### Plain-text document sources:
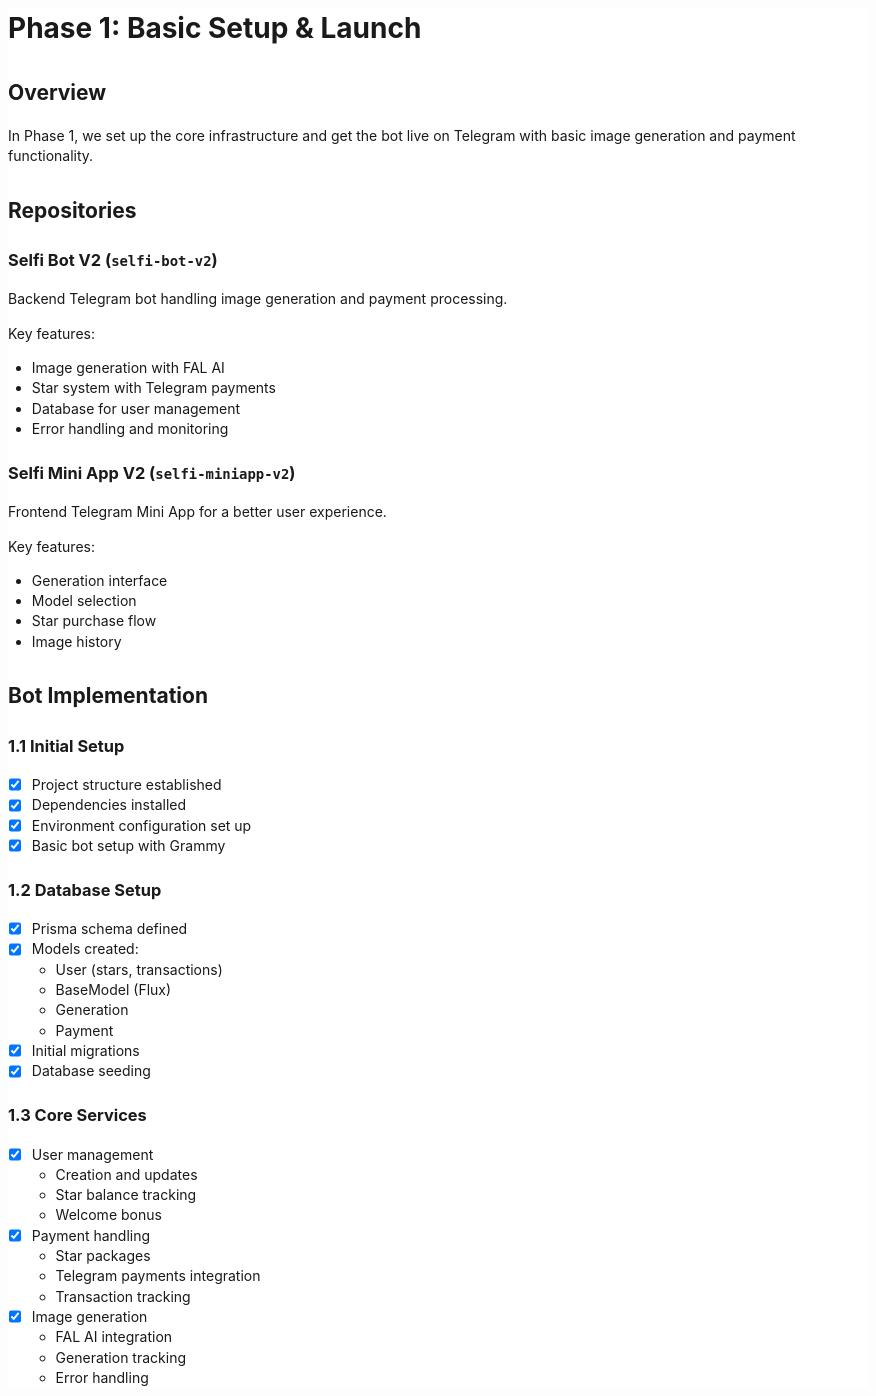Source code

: # Phase 1: Basic Setup & Launch

## Overview
In Phase 1, we set up the core infrastructure and get the bot live on Telegram with basic image generation and payment functionality.

## Repositories

### Selfi Bot V2 (`selfi-bot-v2`)
Backend Telegram bot handling image generation and payment processing.

Key features:
- Image generation with FAL AI
- Star system with Telegram payments
- Database for user management
- Error handling and monitoring

### Selfi Mini App V2 (`selfi-miniapp-v2`)
Frontend Telegram Mini App for a better user experience.

Key features:
- Generation interface
- Model selection
- Star purchase flow
- Image history

## Bot Implementation

### 1.1 Initial Setup
- [x] Project structure established
- [x] Dependencies installed
- [x] Environment configuration set up
- [x] Basic bot setup with Grammy

### 1.2 Database Setup
- [x] Prisma schema defined
- [x] Models created:
  - User (stars, transactions)
  - BaseModel (Flux)
  - Generation
  - Payment
- [x] Initial migrations
- [x] Database seeding

### 1.3 Core Services
- [x] User management
  - Creation and updates
  - Star balance tracking
  - Welcome bonus
- [x] Payment handling
  - Star packages
  - Telegram payments integration
  - Transaction tracking
- [x] Image generation
  - FAL AI integration
  - Generation tracking
  - Error handling
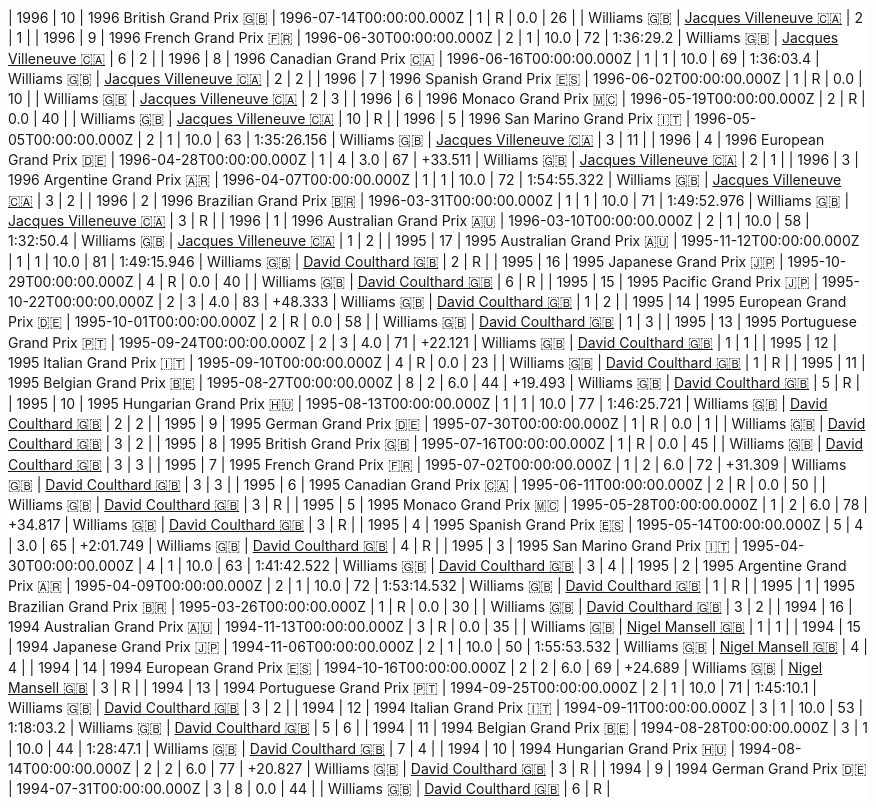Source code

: | 1996 | 10 | 1996 British Grand Prix 🇬🇧 | 1996-07-14T00:00:00.000Z | 1 | R | 0.0 | 26 |   | Williams 🇬🇧 | [Jacques Villeneuve 🇨🇦](/f1/drivers/villeneuve) | 2 | 1 |
| 1996 | 9 | 1996 French Grand Prix 🇫🇷 | 1996-06-30T00:00:00.000Z | 2 | 1 | 10.0 | 72 | 1:36:29.2 | Williams 🇬🇧 | [Jacques Villeneuve 🇨🇦](/f1/drivers/villeneuve) | 6 | 2 |
| 1996 | 8 | 1996 Canadian Grand Prix 🇨🇦 | 1996-06-16T00:00:00.000Z | 1 | 1 | 10.0 | 69 | 1:36:03.4 | Williams 🇬🇧 | [Jacques Villeneuve 🇨🇦](/f1/drivers/villeneuve) | 2 | 2 |
| 1996 | 7 | 1996 Spanish Grand Prix 🇪🇸 | 1996-06-02T00:00:00.000Z | 1 | R | 0.0 | 10 |   | Williams 🇬🇧 | [Jacques Villeneuve 🇨🇦](/f1/drivers/villeneuve) | 2 | 3 |
| 1996 | 6 | 1996 Monaco Grand Prix 🇲🇨 | 1996-05-19T00:00:00.000Z | 2 | R | 0.0 | 40 |   | Williams 🇬🇧 | [Jacques Villeneuve 🇨🇦](/f1/drivers/villeneuve) | 10 | R |
| 1996 | 5 | 1996 San Marino Grand Prix 🇮🇹 | 1996-05-05T00:00:00.000Z | 2 | 1 | 10.0 | 63 | 1:35:26.156 | Williams 🇬🇧 | [Jacques Villeneuve 🇨🇦](/f1/drivers/villeneuve) | 3 | 11 |
| 1996 | 4 | 1996 European Grand Prix 🇩🇪 | 1996-04-28T00:00:00.000Z | 1 | 4 | 3.0 | 67 | +33.511 | Williams 🇬🇧 | [Jacques Villeneuve 🇨🇦](/f1/drivers/villeneuve) | 2 | 1 |
| 1996 | 3 | 1996 Argentine Grand Prix 🇦🇷 | 1996-04-07T00:00:00.000Z | 1 | 1 | 10.0 | 72 | 1:54:55.322 | Williams 🇬🇧 | [Jacques Villeneuve 🇨🇦](/f1/drivers/villeneuve) | 3 | 2 |
| 1996 | 2 | 1996 Brazilian Grand Prix 🇧🇷 | 1996-03-31T00:00:00.000Z | 1 | 1 | 10.0 | 71 | 1:49:52.976 | Williams 🇬🇧 | [Jacques Villeneuve 🇨🇦](/f1/drivers/villeneuve) | 3 | R |
| 1996 | 1 | 1996 Australian Grand Prix 🇦🇺 | 1996-03-10T00:00:00.000Z | 2 | 1 | 10.0 | 58 | 1:32:50.4 | Williams 🇬🇧 | [Jacques Villeneuve 🇨🇦](/f1/drivers/villeneuve) | 1 | 2 |
| 1995 | 17 | 1995 Australian Grand Prix 🇦🇺 | 1995-11-12T00:00:00.000Z | 1 | 1 | 10.0 | 81 | 1:49:15.946 | Williams 🇬🇧 | [David Coulthard 🇬🇧](/f1/drivers/coulthard) | 2 | R |
| 1995 | 16 | 1995 Japanese Grand Prix 🇯🇵 | 1995-10-29T00:00:00.000Z | 4 | R | 0.0 | 40 |   | Williams 🇬🇧 | [David Coulthard 🇬🇧](/f1/drivers/coulthard) | 6 | R |
| 1995 | 15 | 1995 Pacific Grand Prix 🇯🇵 | 1995-10-22T00:00:00.000Z | 2 | 3 | 4.0 | 83 | +48.333 | Williams 🇬🇧 | [David Coulthard 🇬🇧](/f1/drivers/coulthard) | 1 | 2 |
| 1995 | 14 | 1995 European Grand Prix 🇩🇪 | 1995-10-01T00:00:00.000Z | 2 | R | 0.0 | 58 |   | Williams 🇬🇧 | [David Coulthard 🇬🇧](/f1/drivers/coulthard) | 1 | 3 |
| 1995 | 13 | 1995 Portuguese Grand Prix 🇵🇹 | 1995-09-24T00:00:00.000Z | 2 | 3 | 4.0 | 71 | +22.121 | Williams 🇬🇧 | [David Coulthard 🇬🇧](/f1/drivers/coulthard) | 1 | 1 |
| 1995 | 12 | 1995 Italian Grand Prix 🇮🇹 | 1995-09-10T00:00:00.000Z | 4 | R | 0.0 | 23 |   | Williams 🇬🇧 | [David Coulthard 🇬🇧](/f1/drivers/coulthard) | 1 | R |
| 1995 | 11 | 1995 Belgian Grand Prix 🇧🇪 | 1995-08-27T00:00:00.000Z | 8 | 2 | 6.0 | 44 | +19.493 | Williams 🇬🇧 | [David Coulthard 🇬🇧](/f1/drivers/coulthard) | 5 | R |
| 1995 | 10 | 1995 Hungarian Grand Prix 🇭🇺 | 1995-08-13T00:00:00.000Z | 1 | 1 | 10.0 | 77 | 1:46:25.721 | Williams 🇬🇧 | [David Coulthard 🇬🇧](/f1/drivers/coulthard) | 2 | 2 |
| 1995 | 9 | 1995 German Grand Prix 🇩🇪 | 1995-07-30T00:00:00.000Z | 1 | R | 0.0 | 1 |   | Williams 🇬🇧 | [David Coulthard 🇬🇧](/f1/drivers/coulthard) | 3 | 2 |
| 1995 | 8 | 1995 British Grand Prix 🇬🇧 | 1995-07-16T00:00:00.000Z | 1 | R | 0.0 | 45 |   | Williams 🇬🇧 | [David Coulthard 🇬🇧](/f1/drivers/coulthard) | 3 | 3 |
| 1995 | 7 | 1995 French Grand Prix 🇫🇷 | 1995-07-02T00:00:00.000Z | 1 | 2 | 6.0 | 72 | +31.309 | Williams 🇬🇧 | [David Coulthard 🇬🇧](/f1/drivers/coulthard) | 3 | 3 |
| 1995 | 6 | 1995 Canadian Grand Prix 🇨🇦 | 1995-06-11T00:00:00.000Z | 2 | R | 0.0 | 50 |   | Williams 🇬🇧 | [David Coulthard 🇬🇧](/f1/drivers/coulthard) | 3 | R |
| 1995 | 5 | 1995 Monaco Grand Prix 🇲🇨 | 1995-05-28T00:00:00.000Z | 1 | 2 | 6.0 | 78 | +34.817 | Williams 🇬🇧 | [David Coulthard 🇬🇧](/f1/drivers/coulthard) | 3 | R |
| 1995 | 4 | 1995 Spanish Grand Prix 🇪🇸 | 1995-05-14T00:00:00.000Z | 5 | 4 | 3.0 | 65 | +2:01.749 | Williams 🇬🇧 | [David Coulthard 🇬🇧](/f1/drivers/coulthard) | 4 | R |
| 1995 | 3 | 1995 San Marino Grand Prix 🇮🇹 | 1995-04-30T00:00:00.000Z | 4 | 1 | 10.0 | 63 | 1:41:42.522 | Williams 🇬🇧 | [David Coulthard 🇬🇧](/f1/drivers/coulthard) | 3 | 4 |
| 1995 | 2 | 1995 Argentine Grand Prix 🇦🇷 | 1995-04-09T00:00:00.000Z | 2 | 1 | 10.0 | 72 | 1:53:14.532 | Williams 🇬🇧 | [David Coulthard 🇬🇧](/f1/drivers/coulthard) | 1 | R |
| 1995 | 1 | 1995 Brazilian Grand Prix 🇧🇷 | 1995-03-26T00:00:00.000Z | 1 | R | 0.0 | 30 |   | Williams 🇬🇧 | [David Coulthard 🇬🇧](/f1/drivers/coulthard) | 3 | 2 |
| 1994 | 16 | 1994 Australian Grand Prix 🇦🇺 | 1994-11-13T00:00:00.000Z | 3 | R | 0.0 | 35 |   | Williams 🇬🇧 | [Nigel Mansell 🇬🇧](/f1/drivers/mansell) | 1 | 1 |
| 1994 | 15 | 1994 Japanese Grand Prix 🇯🇵 | 1994-11-06T00:00:00.000Z | 2 | 1 | 10.0 | 50 | 1:55:53.532 | Williams 🇬🇧 | [Nigel Mansell 🇬🇧](/f1/drivers/mansell) | 4 | 4 |
| 1994 | 14 | 1994 European Grand Prix 🇪🇸 | 1994-10-16T00:00:00.000Z | 2 | 2 | 6.0 | 69 | +24.689 | Williams 🇬🇧 | [Nigel Mansell 🇬🇧](/f1/drivers/mansell) | 3 | R |
| 1994 | 13 | 1994 Portuguese Grand Prix 🇵🇹 | 1994-09-25T00:00:00.000Z | 2 | 1 | 10.0 | 71 | 1:45:10.1 | Williams 🇬🇧 | [David Coulthard 🇬🇧](/f1/drivers/coulthard) | 3 | 2 |
| 1994 | 12 | 1994 Italian Grand Prix 🇮🇹 | 1994-09-11T00:00:00.000Z | 3 | 1 | 10.0 | 53 | 1:18:03.2 | Williams 🇬🇧 | [David Coulthard 🇬🇧](/f1/drivers/coulthard) | 5 | 6 |
| 1994 | 11 | 1994 Belgian Grand Prix 🇧🇪 | 1994-08-28T00:00:00.000Z | 3 | 1 | 10.0 | 44 | 1:28:47.1 | Williams 🇬🇧 | [David Coulthard 🇬🇧](/f1/drivers/coulthard) | 7 | 4 |
| 1994 | 10 | 1994 Hungarian Grand Prix 🇭🇺 | 1994-08-14T00:00:00.000Z | 2 | 2 | 6.0 | 77 | +20.827 | Williams 🇬🇧 | [David Coulthard 🇬🇧](/f1/drivers/coulthard) | 3 | R |
| 1994 | 9 | 1994 German Grand Prix 🇩🇪 | 1994-07-31T00:00:00.000Z | 3 | 8 | 0.0 | 44 |   | Williams 🇬🇧 | [David Coulthard 🇬🇧](/f1/drivers/coulthard) | 6 | R |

### ASSIGNED TASK:
Please output the line that contains "Mansell 🇬🇧](/f1/drivers/mansell) | 1 | 1 |" and every line after it in the entries above, exactly, and nothing more.

### TASK SOLUTION:
| 1994 | 16 | 1994 Australian Grand Prix 🇦🇺 | 1994-11-13T00:00:00.000Z | 3 | R | 0.0 | 35 |   | Williams 🇬🇧 | [Nigel Mansell 🇬🇧](/f1/drivers/mansell) | 1 | 1 |
| 1994 | 15 | 1994 Japanese Grand Prix 🇯🇵 | 1994-11-06T00:00:00.000Z | 2 | 1 | 10.0 | 50 | 1:55:53.532 | Williams 🇬🇧 | [Nigel Mansell 🇬🇧](/f1/drivers/mansell) | 4 | 4 |
| 1994 | 14 | 1994 European Grand Prix 🇪🇸 | 1994-10-16T00:00:00.000Z | 2 | 2 | 6.0 | 69 | +24.689 | Williams 🇬🇧 | [Nigel Mansell 🇬🇧](/f1/drivers/mansell) | 3 | R |
| 1994 | 13 | 1994 Portuguese Grand Prix 🇵🇹 | 1994-09-25T00:00:00.000Z | 2 | 1 | 10.0 | 71 | 1:45:10.1 | Williams 🇬🇧 | [David Coulthard 🇬🇧](/f1/drivers/coulthard) | 3 | 2 |
| 1994 | 12 | 1994 Italian Grand Prix 🇮🇹 | 1994-09-11T00:00:00.000Z | 3 | 1 | 10.0 | 53 | 1:18:03.2 | Williams 🇬🇧 | [David Coulthard 🇬🇧](/f1/drivers/coulthard) | 5 | 6 |
| 1994 | 11 | 1994 Belgian Grand Prix 🇧🇪 | 1994-08-28T00:00:00.000Z | 3 | 1 | 10.0 | 44 | 1:28:47.1 | Williams 🇬🇧 | [David Coulthard 🇬🇧](/f1/drivers/coulthard) | 7 | 4 |
| 1994 | 10 | 1994 Hungarian Grand Prix 🇭🇺 | 1994-08-14T00:00:00.000Z | 2 | 2 | 6.0 | 77 | +20.827 | Williams 🇬🇧 | [David Coulthard 🇬🇧](/f1/drivers/coulthard) | 3 | R |
| 1994 | 9 | 1994 German Grand Prix 🇩🇪 | 1994-07-31T00:00:00.000Z | 3 | 8 | 0.0 | 44 |   | Williams 🇬🇧 | [David Coulthard 🇬🇧](/f1/drivers/coulthard) | 6 | R |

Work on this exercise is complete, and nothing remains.